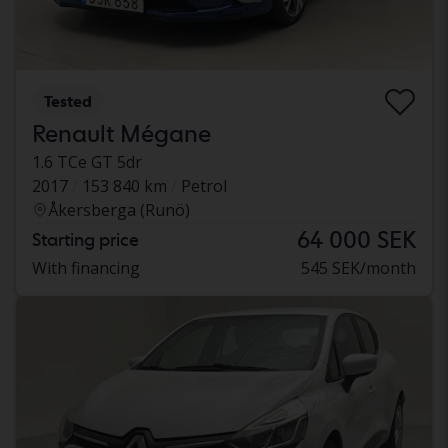
Tested
Renault Mégane
1.6 TCe GT 5dr
2017
153 840 km
Petrol
Åkersberga (Runö)
64 000 SEK
Starting price
With financing
545 SEK/month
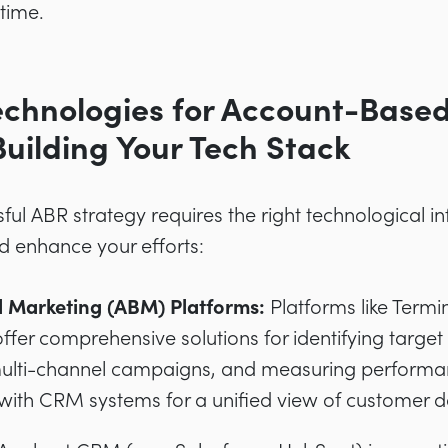
 time.
Technologies for Account-Base
Building Your Tech Stack
ul ABR strategy requires the right technological in
d enhance your efforts:
 Marketing (ABM) Platforms:
Platforms like Term
ffer comprehensive solutions for identifying target
multi-channel campaigns, and measuring performa
 with CRM systems for a unified view of customer d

Description of the task: Report only the number of lines in the listing that contain the word "Platforms".

Answer to this exercise: 2